Your objective:
Quote exactly, and only, the lines of the material below from the line with "Chambers JC, Elliott" through the line with "Hofker M, Wijmenga".

Dataset excerpts:
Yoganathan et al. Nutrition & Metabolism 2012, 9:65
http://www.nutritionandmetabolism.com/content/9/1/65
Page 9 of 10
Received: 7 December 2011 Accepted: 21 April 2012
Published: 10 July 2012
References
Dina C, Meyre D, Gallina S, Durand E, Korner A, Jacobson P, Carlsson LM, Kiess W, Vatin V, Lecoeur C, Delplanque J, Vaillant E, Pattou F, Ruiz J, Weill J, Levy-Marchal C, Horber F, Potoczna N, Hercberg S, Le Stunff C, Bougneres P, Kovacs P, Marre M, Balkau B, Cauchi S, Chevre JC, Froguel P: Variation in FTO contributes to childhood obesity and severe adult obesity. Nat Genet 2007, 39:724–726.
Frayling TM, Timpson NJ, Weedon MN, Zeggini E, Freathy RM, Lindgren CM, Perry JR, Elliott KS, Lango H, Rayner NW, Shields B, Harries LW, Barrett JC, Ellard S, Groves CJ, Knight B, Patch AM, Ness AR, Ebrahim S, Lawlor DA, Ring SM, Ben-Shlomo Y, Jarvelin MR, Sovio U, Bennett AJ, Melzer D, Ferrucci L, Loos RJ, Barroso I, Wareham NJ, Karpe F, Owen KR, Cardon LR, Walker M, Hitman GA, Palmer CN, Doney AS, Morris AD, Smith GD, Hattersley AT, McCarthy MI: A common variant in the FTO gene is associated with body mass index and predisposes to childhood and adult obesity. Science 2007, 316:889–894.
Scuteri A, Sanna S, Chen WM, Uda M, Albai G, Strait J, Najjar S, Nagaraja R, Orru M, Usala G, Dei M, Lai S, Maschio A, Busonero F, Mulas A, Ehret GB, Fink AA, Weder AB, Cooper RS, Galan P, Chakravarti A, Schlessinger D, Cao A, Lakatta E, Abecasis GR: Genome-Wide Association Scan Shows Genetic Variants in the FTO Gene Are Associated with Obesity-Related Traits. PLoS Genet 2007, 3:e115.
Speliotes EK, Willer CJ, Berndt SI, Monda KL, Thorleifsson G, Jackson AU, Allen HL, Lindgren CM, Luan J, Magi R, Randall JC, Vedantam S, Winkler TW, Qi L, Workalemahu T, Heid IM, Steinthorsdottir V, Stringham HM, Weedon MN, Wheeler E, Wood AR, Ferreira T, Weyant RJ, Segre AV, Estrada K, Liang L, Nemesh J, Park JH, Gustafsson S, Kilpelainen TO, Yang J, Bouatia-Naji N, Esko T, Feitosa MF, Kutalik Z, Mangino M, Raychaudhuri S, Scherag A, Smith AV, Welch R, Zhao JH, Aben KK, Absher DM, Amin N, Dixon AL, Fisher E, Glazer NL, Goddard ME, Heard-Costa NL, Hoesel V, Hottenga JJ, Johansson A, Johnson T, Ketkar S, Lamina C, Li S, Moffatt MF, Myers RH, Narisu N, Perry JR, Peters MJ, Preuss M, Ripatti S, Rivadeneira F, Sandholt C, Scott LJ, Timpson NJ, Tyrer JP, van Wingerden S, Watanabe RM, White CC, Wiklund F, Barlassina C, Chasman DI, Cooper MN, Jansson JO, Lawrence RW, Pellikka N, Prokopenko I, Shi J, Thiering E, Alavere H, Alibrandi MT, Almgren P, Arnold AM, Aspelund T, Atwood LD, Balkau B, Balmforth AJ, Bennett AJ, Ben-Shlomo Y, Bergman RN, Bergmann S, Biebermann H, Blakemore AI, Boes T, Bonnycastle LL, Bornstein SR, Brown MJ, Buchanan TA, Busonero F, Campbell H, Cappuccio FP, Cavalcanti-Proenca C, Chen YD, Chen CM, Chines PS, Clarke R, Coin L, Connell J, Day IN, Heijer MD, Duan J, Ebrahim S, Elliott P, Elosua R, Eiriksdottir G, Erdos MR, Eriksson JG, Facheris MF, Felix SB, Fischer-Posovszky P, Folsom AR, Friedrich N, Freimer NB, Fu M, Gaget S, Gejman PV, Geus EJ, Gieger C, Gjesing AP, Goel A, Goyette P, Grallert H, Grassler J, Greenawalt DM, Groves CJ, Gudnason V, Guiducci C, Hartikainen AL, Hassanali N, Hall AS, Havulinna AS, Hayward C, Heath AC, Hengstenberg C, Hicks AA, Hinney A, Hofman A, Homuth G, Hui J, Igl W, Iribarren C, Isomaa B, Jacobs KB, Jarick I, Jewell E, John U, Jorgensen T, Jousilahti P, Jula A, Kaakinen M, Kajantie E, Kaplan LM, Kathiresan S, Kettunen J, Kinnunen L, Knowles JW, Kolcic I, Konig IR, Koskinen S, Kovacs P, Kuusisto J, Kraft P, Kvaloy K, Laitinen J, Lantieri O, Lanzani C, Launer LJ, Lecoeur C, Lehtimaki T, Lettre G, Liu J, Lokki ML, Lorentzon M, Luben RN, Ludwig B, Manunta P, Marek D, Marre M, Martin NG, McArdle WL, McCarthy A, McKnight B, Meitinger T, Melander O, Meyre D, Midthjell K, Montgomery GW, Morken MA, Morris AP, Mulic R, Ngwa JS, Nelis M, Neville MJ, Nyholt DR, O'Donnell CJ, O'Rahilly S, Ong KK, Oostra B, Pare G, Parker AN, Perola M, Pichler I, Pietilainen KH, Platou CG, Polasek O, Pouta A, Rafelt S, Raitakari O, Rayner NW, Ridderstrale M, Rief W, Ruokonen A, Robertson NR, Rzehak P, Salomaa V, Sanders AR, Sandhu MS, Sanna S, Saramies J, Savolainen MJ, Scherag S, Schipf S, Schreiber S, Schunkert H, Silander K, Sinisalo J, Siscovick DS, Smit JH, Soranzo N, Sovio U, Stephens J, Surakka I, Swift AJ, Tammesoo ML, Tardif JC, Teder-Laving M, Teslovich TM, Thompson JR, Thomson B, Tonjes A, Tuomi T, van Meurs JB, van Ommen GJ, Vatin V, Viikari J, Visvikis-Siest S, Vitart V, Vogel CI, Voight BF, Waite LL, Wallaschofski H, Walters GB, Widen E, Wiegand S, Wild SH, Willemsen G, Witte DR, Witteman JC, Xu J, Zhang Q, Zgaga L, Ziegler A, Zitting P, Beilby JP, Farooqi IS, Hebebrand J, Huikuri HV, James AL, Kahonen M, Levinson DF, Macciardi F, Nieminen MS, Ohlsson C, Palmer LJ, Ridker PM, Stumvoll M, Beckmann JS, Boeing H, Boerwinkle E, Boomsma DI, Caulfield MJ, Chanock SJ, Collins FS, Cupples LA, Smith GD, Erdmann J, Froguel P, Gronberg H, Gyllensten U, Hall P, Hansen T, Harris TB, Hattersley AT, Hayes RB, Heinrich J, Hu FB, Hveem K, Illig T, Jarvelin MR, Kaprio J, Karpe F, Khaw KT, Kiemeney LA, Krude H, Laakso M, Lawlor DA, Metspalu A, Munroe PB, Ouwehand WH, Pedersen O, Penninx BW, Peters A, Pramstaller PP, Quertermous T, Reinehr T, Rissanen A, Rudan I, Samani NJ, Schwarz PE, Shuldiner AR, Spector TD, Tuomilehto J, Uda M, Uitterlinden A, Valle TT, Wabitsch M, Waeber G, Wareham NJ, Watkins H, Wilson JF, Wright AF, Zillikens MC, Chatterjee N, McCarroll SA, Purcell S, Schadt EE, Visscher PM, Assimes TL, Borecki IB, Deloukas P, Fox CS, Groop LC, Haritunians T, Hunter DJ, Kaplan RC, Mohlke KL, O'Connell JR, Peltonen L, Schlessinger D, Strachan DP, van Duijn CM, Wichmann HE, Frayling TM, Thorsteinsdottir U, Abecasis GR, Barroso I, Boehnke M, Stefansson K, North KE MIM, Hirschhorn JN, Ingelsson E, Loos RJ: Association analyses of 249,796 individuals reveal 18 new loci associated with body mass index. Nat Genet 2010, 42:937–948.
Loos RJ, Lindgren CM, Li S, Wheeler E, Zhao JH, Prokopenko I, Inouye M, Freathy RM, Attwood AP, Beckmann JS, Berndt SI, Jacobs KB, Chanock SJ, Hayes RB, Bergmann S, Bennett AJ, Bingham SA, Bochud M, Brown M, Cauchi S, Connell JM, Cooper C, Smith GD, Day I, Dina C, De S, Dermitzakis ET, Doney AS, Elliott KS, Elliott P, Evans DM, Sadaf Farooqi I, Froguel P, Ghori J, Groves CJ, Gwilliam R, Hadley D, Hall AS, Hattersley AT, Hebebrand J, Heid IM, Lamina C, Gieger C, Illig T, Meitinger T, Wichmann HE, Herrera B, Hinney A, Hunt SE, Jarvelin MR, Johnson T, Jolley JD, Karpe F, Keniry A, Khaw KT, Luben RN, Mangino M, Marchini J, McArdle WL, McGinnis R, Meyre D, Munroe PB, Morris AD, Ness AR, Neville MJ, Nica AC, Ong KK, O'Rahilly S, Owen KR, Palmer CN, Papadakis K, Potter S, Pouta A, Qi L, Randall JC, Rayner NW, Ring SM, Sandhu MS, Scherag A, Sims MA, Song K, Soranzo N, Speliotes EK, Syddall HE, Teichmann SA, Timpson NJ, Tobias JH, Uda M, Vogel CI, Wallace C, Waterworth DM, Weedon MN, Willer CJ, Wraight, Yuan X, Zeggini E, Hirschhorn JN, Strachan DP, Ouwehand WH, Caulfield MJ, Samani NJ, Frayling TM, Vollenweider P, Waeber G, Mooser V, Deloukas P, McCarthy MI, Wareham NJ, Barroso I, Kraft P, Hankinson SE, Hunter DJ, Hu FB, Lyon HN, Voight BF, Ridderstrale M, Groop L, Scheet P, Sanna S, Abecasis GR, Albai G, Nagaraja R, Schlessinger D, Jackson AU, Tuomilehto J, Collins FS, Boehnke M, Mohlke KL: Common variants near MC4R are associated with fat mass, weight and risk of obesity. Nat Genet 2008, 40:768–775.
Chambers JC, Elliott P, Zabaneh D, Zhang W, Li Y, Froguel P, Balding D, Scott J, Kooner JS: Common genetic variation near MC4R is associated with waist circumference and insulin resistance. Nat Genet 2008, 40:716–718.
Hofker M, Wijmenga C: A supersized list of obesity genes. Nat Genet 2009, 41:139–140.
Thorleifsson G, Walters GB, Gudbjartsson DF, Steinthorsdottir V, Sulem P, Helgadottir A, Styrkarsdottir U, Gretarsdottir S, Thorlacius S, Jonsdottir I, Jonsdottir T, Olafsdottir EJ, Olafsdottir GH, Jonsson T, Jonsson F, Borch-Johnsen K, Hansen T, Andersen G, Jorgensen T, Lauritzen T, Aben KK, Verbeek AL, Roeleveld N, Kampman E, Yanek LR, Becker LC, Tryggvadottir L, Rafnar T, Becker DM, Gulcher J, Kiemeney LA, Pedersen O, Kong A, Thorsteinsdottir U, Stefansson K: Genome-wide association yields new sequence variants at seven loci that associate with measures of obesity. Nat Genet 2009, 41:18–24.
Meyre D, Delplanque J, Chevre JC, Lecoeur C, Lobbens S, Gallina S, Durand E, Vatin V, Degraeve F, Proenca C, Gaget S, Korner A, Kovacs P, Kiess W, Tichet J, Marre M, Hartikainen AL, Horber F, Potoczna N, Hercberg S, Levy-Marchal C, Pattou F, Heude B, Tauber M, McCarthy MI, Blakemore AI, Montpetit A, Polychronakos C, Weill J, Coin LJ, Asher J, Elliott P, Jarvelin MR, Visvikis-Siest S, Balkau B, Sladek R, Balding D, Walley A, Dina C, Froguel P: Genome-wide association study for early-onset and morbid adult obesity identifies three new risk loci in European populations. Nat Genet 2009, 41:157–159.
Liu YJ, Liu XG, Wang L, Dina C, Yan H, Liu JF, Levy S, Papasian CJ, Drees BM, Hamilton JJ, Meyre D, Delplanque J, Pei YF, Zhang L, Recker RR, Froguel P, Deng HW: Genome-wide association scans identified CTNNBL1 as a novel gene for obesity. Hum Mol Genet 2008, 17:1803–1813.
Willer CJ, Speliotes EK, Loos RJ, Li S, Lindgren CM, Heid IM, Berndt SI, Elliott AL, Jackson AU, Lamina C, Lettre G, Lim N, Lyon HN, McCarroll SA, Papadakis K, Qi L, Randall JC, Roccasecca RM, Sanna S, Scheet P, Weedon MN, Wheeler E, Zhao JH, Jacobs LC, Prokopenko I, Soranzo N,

Answer box:
Chambers JC, Elliott P, Zabaneh D, Zhang W, Li Y, Froguel P, Balding D, Scott J, Kooner JS: Common genetic variation near MC4R is associated with waist circumference and insulin resistance. Nat Genet 2008, 40:716–718.
Hofker M, Wijmenga C: A supersized list of obesity genes. Nat Genet 2009, 41:139–140.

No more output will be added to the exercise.